A Southwestern Ontario city has emerged as one of the country’s next real estate investment hotspots.
Windsor has spent the last decade rebuilding its economy after languishing through the Great Recession. Although the city doesn’t receive much fanfare, savvy Toronto investors have had their sights set on the city for a while.
According to the Windsor-Essex County Association of Realtors, sales in the city increased by 6.31% year-over-year in November, while the average sale price rose by 24.14% to $420,007. New listings also grew by 9.74%.
Windsor’s rental vacancy rate was 2.9% in October and its rental supply has gone up 7.5%, according to Anna Vozza, a sales agent with Bob Pedler Real Estate Ltd., who noted that multi-family residences have become popular purchases.
“We had a well done duplex in the middle of the city, which would usually go for no more than $250,000, but it sold for $502,000 last month,” she said. “It was a basic duplex.”
Given that the average sale price of a Windsor home in November was less than half of what it was in Toronto—according to the Toronto Regional Real Estate Board, the average selling price was $955,615 last month, up 13% from November 2019—it’s no surprise that Torontonians see the potential in the border city.
“For retirees, it’s a great place because if you’re in Toronto selling your home, you can buy something here in Windsor and still put money away in the bank,” said Vozza. “I see Toronto buyers here, on average, twice a month because you can get an income property with an 8-9% cap rate.
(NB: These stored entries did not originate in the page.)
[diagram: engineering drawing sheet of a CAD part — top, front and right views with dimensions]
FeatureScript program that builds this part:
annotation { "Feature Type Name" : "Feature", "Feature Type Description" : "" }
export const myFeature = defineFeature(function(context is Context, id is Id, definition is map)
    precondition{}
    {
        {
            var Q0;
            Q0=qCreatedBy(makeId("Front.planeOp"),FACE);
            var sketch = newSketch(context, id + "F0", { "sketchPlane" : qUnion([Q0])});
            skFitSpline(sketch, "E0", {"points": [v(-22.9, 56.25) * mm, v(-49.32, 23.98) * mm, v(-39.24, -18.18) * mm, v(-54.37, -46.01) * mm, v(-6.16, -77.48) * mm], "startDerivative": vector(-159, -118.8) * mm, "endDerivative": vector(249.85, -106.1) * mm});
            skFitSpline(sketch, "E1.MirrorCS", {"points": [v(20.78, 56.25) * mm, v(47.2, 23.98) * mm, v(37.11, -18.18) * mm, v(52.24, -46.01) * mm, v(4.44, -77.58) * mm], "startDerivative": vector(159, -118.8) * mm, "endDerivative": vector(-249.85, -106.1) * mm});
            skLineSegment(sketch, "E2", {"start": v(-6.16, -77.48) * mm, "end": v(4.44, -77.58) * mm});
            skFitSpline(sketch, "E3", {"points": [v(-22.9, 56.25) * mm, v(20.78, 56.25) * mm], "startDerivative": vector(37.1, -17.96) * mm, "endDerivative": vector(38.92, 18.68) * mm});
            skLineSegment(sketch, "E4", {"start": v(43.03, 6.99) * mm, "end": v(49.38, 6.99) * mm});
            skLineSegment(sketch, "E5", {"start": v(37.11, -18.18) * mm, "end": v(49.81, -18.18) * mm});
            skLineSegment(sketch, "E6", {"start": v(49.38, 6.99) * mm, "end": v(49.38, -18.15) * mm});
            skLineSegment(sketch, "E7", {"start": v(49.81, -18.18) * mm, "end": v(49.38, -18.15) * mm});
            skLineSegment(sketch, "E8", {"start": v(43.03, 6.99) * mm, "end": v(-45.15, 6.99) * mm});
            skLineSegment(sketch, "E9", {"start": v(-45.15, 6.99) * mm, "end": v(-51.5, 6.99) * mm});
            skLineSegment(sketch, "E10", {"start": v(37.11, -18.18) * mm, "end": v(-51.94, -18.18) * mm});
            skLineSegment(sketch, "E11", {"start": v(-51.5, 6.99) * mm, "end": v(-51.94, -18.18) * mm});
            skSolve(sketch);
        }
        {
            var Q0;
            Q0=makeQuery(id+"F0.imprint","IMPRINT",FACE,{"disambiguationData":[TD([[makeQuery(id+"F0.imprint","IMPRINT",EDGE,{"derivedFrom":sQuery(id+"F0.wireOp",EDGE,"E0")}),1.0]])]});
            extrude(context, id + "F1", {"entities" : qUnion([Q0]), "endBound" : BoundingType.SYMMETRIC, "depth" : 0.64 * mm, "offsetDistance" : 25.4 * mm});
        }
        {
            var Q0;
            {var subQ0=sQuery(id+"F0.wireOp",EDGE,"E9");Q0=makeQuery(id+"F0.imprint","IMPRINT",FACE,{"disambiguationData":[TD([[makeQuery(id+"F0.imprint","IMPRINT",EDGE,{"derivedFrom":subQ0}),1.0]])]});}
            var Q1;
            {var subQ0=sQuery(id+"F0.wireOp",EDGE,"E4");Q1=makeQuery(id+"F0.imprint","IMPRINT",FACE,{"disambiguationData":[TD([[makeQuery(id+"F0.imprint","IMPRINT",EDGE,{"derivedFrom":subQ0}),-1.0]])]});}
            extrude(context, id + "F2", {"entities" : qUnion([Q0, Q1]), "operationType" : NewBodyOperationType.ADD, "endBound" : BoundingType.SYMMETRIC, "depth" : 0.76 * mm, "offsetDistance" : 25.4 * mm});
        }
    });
I don’t think you can get that in Toronto. We have a university, a college, and we’re a border city, so there’s never an issue with renting.”
A recent analysis by Money Sense identified Windsor as the top Canadian city in which to buy real estate. The average house price is $313,146 and the five-year average rent increase is 11.14%.
The 2008 financial crash was particularly damaging for Windsor because many of its residents worked in Detroit, located just across the border, and when General Motors closed its North American auto plants and parts manufacturers, as well as the transmission plant in Windsor, the city’s unemployment and vacancy rates soared—the latter even reaching 15%.
The rebuilding process was long and arduous, and the Trump administration’s steel and aluminum tariffs certainly didn’t help, but Windsor has gradually emerged as a hotspot.
“But the rule of investing—buy low and sell high—meant that a few risk takers were willing to buy into Windsor’s real estate market, and by 2015 their calculated risk had begun to take off,” stated the Money Sense analysis. “ The city’s vacancy rate had dropped to just 4% while year-over-year sales activity increased by 22%. Fast-forward to 2018, and the city’s vacancy rate dropped again to 3%.”
In April, FCA Canada, which is owned by Fiat Chrysler, announced a $355 million investment in the Windsor assembly plant, and while it will eliminate the plant’s “third shift,” it also saved upwards of 7,500 jobs, according to the analysis. Moreover, the company’s Q3-2020 earnings results indicated that while sales declined by 11% year-over-year, they improved on a monthly basis—including annual retail growth in September. It also revealed that sales for its Jeep Gladiator increased by 94% during the quarter, and by 179% through the first three quarters of 2020.
“We’re a snowball effect of the auto industry,” said Vozza. “If you see that do well, people will buy houses because they start feeling secure. We lost one shift with FCA, but they’re hiring and coming up with another product.”